We also choose k-means clustering, and increase RMSD to be used for preliminary hierarchical clustering of structures to 5 Angstroms in order to reduce the number of clusters. We also increase Maximum value of deviation to be shown in plots to 10 Angstroms. Then click Re-run TRAPP-analysis (Note the binding site residues are renumbered as shown in the residue mapping and summary input page).
- Step 6: Editing TRAPP-pocket parameters and running TRAPP-pocket
For our example the Trapp-pocket parameters are adjusted as follows:
- Check Use TRAPP-analysis based binding site residues: To make sure that all binding site residues are included in pocket simulations.
- Check H-atoms to be generated for the reference structure and H-atoms to be generated for structures in trajectories to ensure correct pocket shape. There is another (faster, but less accurate) method of taking into account hydrogen atoms in pocket calculations by increasing the Lennard-Jones radii used for pocket identification (for this check Only heavy atoms to be used in Advanced parameters for the pocket identification procedure).
- Change Analysis will be done at the pocket occurrence of (%): to 6, 10, 12, 18, 30 (we have 17 structures, so 1 structure corresponds to 6% occurrence). Check run PCA and run Clustering.
- Launch TRAPP-pocket.
- Step 7: Understanding TRAPP-pocket results
- JSmol.html with a summary of simulation results can be opened using the link "Combined trajectories"

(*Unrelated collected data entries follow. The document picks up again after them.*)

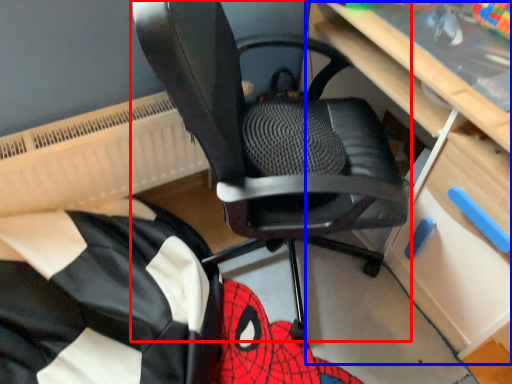
Question: Which object appears closest to the camera in this image, chair (highlighted by a red box) or computer desk (highlighted by a blue box)?

Choices:
 (A) chair
 (B) computer desk

Answer: (A)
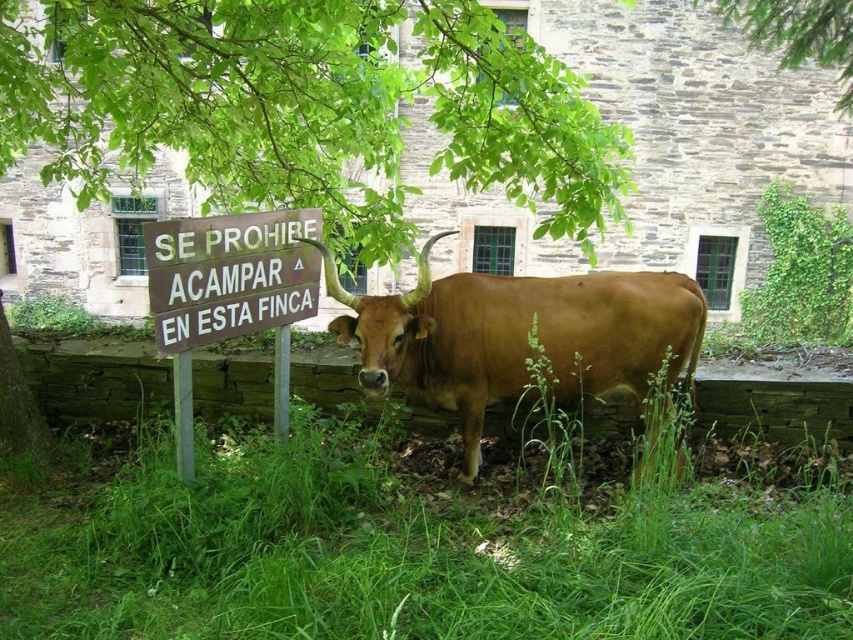
Between point (248, 556) and point (556, 289), which one is positioned in front?

Positioned in front is point (248, 556).

Can you confirm if green grass at center is positioned to the right of brown glossy bull at center?

No, green grass at center is not to the right of brown glossy bull at center.

The image size is (853, 640). What are the coordinates of `green grass at center` in the screenshot? It's located at (421, 541).

Is point (579, 227) more distant than point (529, 310)?

Yes, it is behind point (529, 310).

The image size is (853, 640). Find the location of `green leafy tree at upper center`. green leafy tree at upper center is located at coordinates (303, 106).

Where is `green leafy tree at upper center`? This screenshot has width=853, height=640. green leafy tree at upper center is located at coordinates (303, 106).

In the scene shown: Between green grass at center and green leafy tree at upper center, which one is positioned higher?

green leafy tree at upper center

Is green grass at center taller than green leafy tree at upper center?

Correct, green grass at center is much taller as green leafy tree at upper center.

Between point (134, 451) and point (138, 152), which one is positioned in front?

Point (134, 451) is more forward.

Locate an element on the screen. green grass at center is located at coordinates pyautogui.click(x=421, y=541).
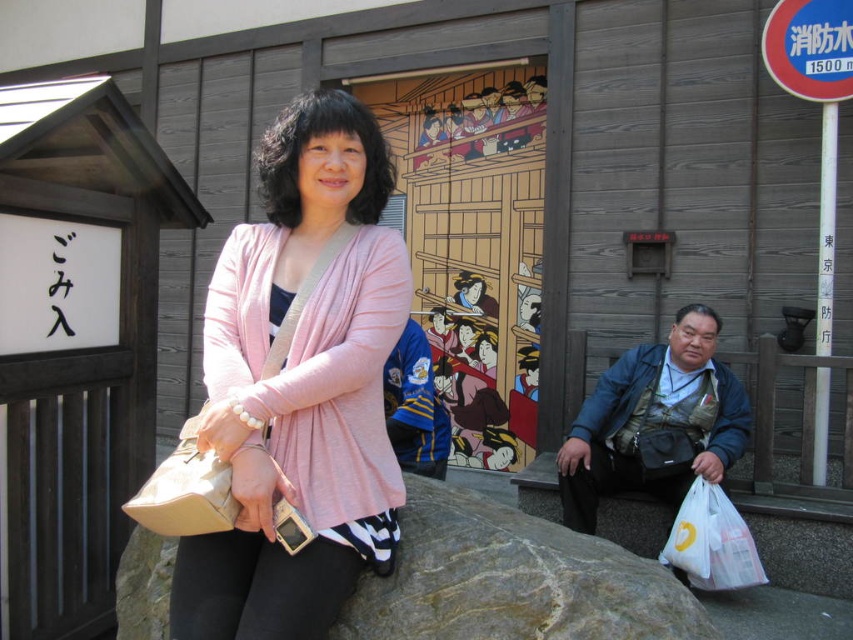
You are standing in front of the wooden building and see the pink fabric sweater at center and the gray rough stone at center. Which object is positioned to the right side?

The gray rough stone at center is positioned to the right of the pink fabric sweater at center.

You are standing in the outdoor scene and want to pick up the white plastic bag at lower right. Is the pink fabric sweater at center blocking your path to it?

The pink fabric sweater at center is in front of the white plastic bag at lower right, so it is blocking the path to the white plastic bag at lower right.

You are standing in front of the wooden building and want to determine which of the two points, point (229, 604) or point (712, 506), is nearer to you. Based on the scene description, which point is closer?

Point (229, 604) is closer to the viewer than point (712, 506).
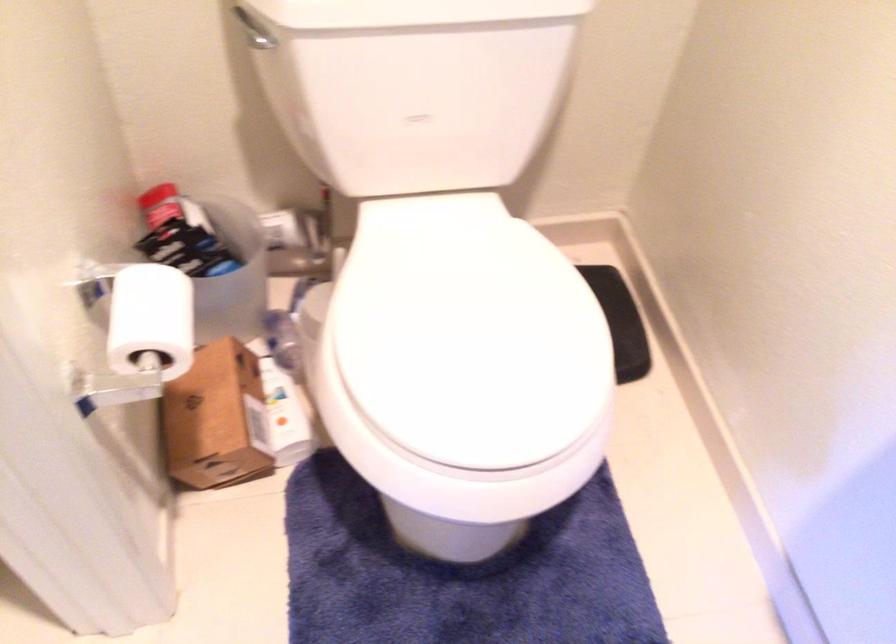
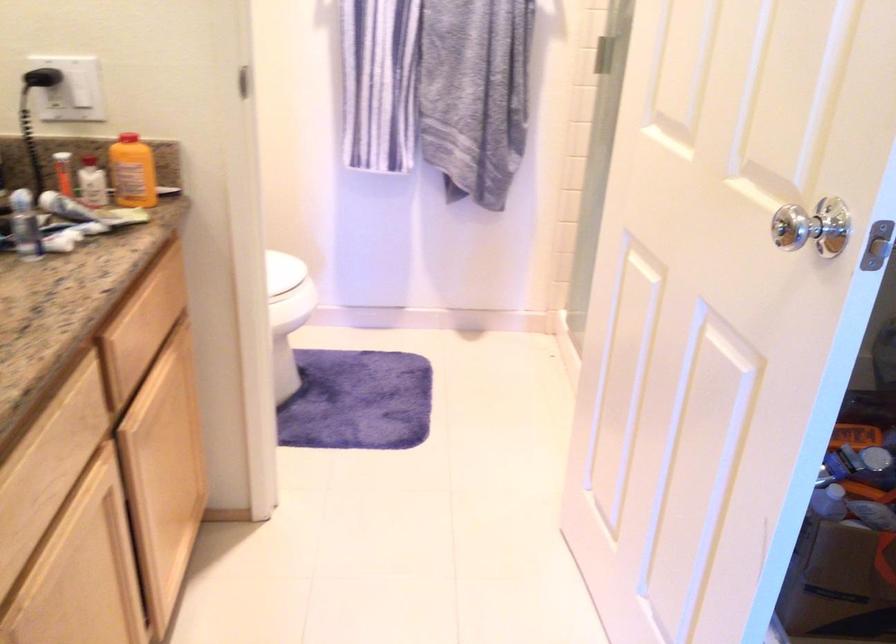
Question: I am providing you with two images of the same scene from different viewpoints. Please identify which objects are invisible in image2.

Choices:
 (A) white toilet lid
 (B) black electrical plug
 (C) small brown jar
 (D) white bottle

Answer: (A)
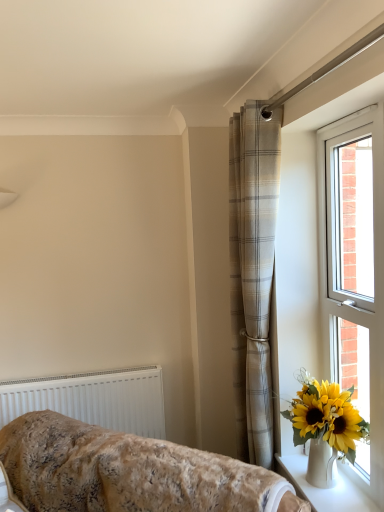
Locate an element on the screen. The width and height of the screenshot is (384, 512). empty space that is ontop of white ceramic vase at lower right is located at coordinates (336, 488).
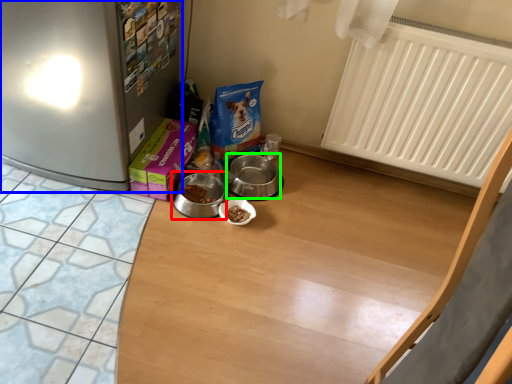
Question: Considering the real-world distances, which object is closest to appliance (highlighted by a red box)? fridge (highlighted by a blue box) or appliance (highlighted by a green box).

Choices:
 (A) fridge
 (B) appliance

Answer: (B)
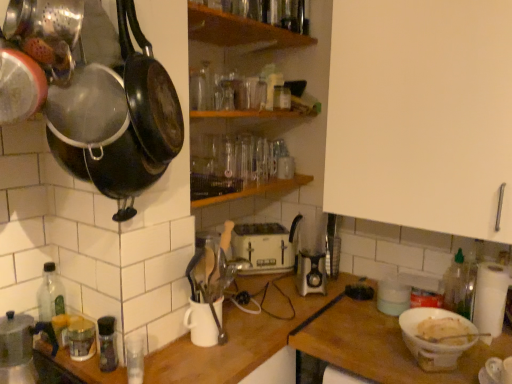
The image size is (512, 384). I want to click on vacant area that is situated to the right of clear glass bottle at lower left, marked as the 2th bottle in a right-to-left arrangement, so click(x=187, y=365).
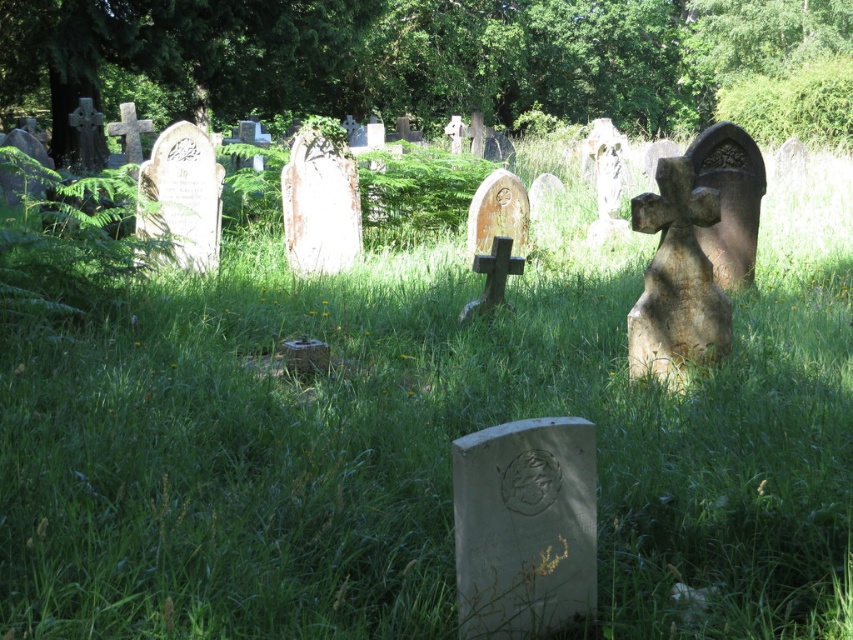
You are standing in the cemetery and want to take a photo of the green leafy tree at upper center. Which direction should you face to ensure the tree is in the center of your photo?

The green leafy tree at upper center is located at point coordinates, so you should face the upper center direction to have it centered in your photo.

You are a gardener needing to mow the lawn between the green leafy tree at upper center and the gray stone gravestone at center. Your lawnmower has a maximum operational range of 50 feet. Can you mow the entire area between them without needing to recharge?

The distance between the green leafy tree at upper center and the gray stone gravestone at center is 51.00 feet, which exceeds the lawnmower maximum operational range of 50 feet. Therefore, you cannot mow the entire area between them without needing to recharge.

You are a gardener planning to trim the green leafy tree at upper center and the gray stone gravestone at center. Which object requires more horizontal space for trimming? Please explain your reasoning based on their sizes.

The green leafy tree at upper center might require more horizontal space for trimming than the gray stone gravestone at center because it might be wider according to the description.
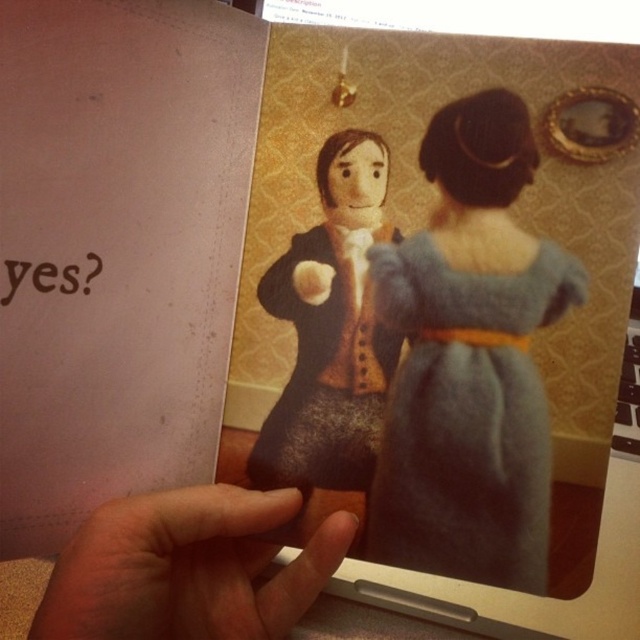
You are an artist trying to draw the scene from the book. You need to decide the vertical positioning of the blue felt dress at center and fuzzy skin at lower left. Based on the image, which one should you draw higher up?

The blue felt dress at center should be drawn higher up because it is taller than the fuzzy skin at lower left.

You are an artist trying to draw the scene between the blue felt dress at center and the fuzzy skin at lower left. If your pencil can only draw within a 4 inch radius, will you be able to capture the entire space between them in one drawing?

The distance between the blue felt dress at center and fuzzy skin at lower left is 3.93 inches, which is within the 4 inch radius. Therefore, you can capture the entire space between them in one drawing.

You are an artist trying to draw the scene from the book. You need to decide which object to sketch first based on their sizes. Which object is narrower between the blue felt dress at center and the fuzzy skin at lower left?

The blue felt dress at center is narrower than the fuzzy skin at lower left, so you should sketch the blue felt dress at center first since it is thinner.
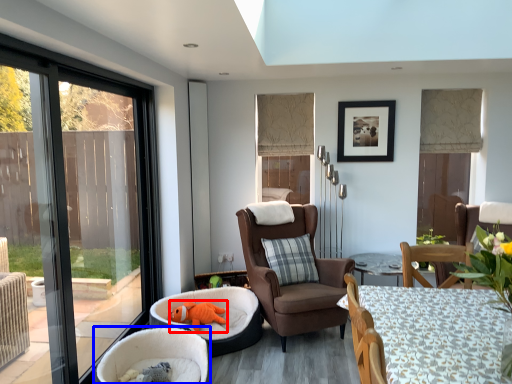
Question: Which of the following is the farthest to the observer, animal (highlighted by a red box) or chair (highlighted by a blue box)?

Choices:
 (A) animal
 (B) chair

Answer: (A)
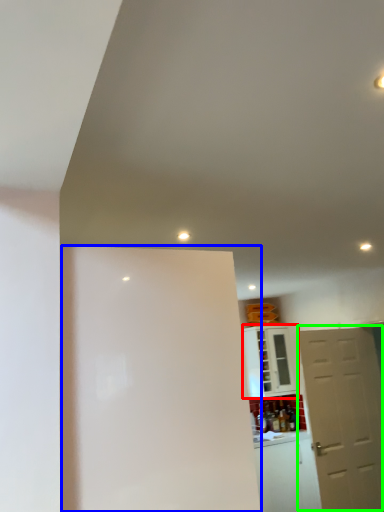
Question: Which is nearer to the cabinetry (highlighted by a red box)? screen door (highlighted by a blue box) or door (highlighted by a green box).

Choices:
 (A) screen door
 (B) door

Answer: (B)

- Conserved/transient regions:
- Link Clustering of transient regions opening in a percentage of snapshots
yellow - pocket population (see Fig.11a and Fig.11b).
red- transient pocket regions that are absent in the reference structure, but appear in some other structures (see Fig.12a and Fig.12b)
Transient regions are shown at 20% occurrence, i.e. they are open in 3-4 structures (since we uploaded 17 structures).
This, however, does not mean that all transient regions shown are open simultaneously in the snapshots.
To find in which snapshot/structure a particular transient region is open,
one has to use the tab Pocket Characteristics
Here opening transient pocket regions are split into three pockets and
the largest one (# 2) is split once more into sub-regions(sub-pockets).
Pocket #3 arises from the motion of Y35 (sub-pocket A) and
is mostly open in structures 3lfa, 1wfc, and 4f9y
(see left plot of Pocket occurrence in the trajectory shown also in Fig.b
and use a link shown under the plot to get original data).
Sub-pockets #4 and #6 corresponds to transient pocket C arising from motion of the DFG loop.
They are mostly open (to different degrees) 3nnw, 3nnu, 3roc,1kv2, and 1kv1.